Khafizov, K., Staritzbichler, R., Stamm, M., & Forrest, L. R. (2010). A Study of the Evolution of Inverted-Topology Repeats from LeuT-Fold Transporters Using AlignMe. Biochemistry, 49(50), 10702-10713.


Zitierlink: http://hdl.handle.net/11858/00-001M-0000-0024-D714-C
Zusammenfassung
X-ray crystal structures have revealed that numerous secondary transporter proteins originally categorized into different sequence families share similar structures, namely, the LeuT fold. The core of this fold consists of two units of five transmembrane helices, whose conformations have been proposed to exchange to form the two alternate states required for transport.

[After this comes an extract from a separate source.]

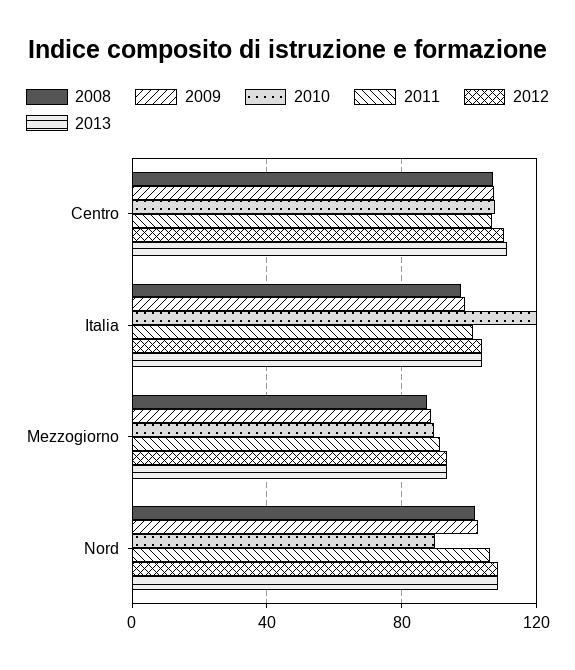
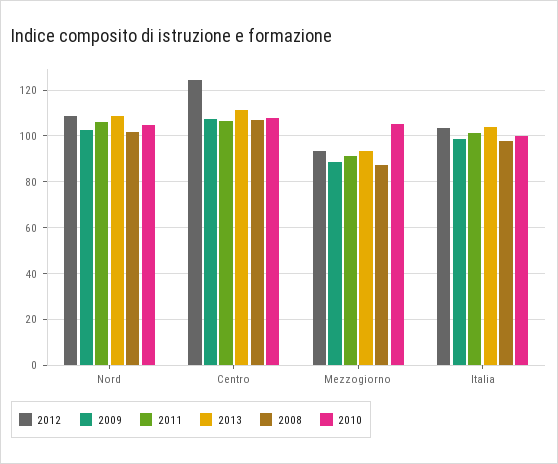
2012, Centro: 110 -> 125
2010, Italia: 120 -> 100
2010, Mezzogiorno: 90 -> 105
2010, Nord: 90 -> 105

That these two units are related implies that LeuT-like transporters evolved from gene-duplication and fusion events. Thus, the origins of this structural repeat may be relevant to the evolution of transport function. However, the lack of significant sequence similarity requires sensitive sequence search methods for analyzing their evolution. To this end, we developed a software application called AlignMe, which can use various types of input information, such as residue hydrophobicity, to perform pairwise alignments of sequences and/or of hydropathy profiles of (membrane) proteins. We used AlignMe to analyze the evolutionary relationships between repeats of the LeuT fold. In addition, we identified proteins from the so-called DedA family that potentially share a common ancestor with these repeats. DedA domains have been implicated in, e.g., selenite uptake; they are found widely distributed across all kingdoms of life; two or more DedA domains are typically found per genome, and some may adopt dual topologies. These results suggest that DedA proteins existed in ancient organisms and may function as dimers, as required for a would-be ancestor of the LeuT fold. In conclusion, we provide novel insights into the evolution of this important structural motif and thus potentially into the alternating-access mechanism of transport itself.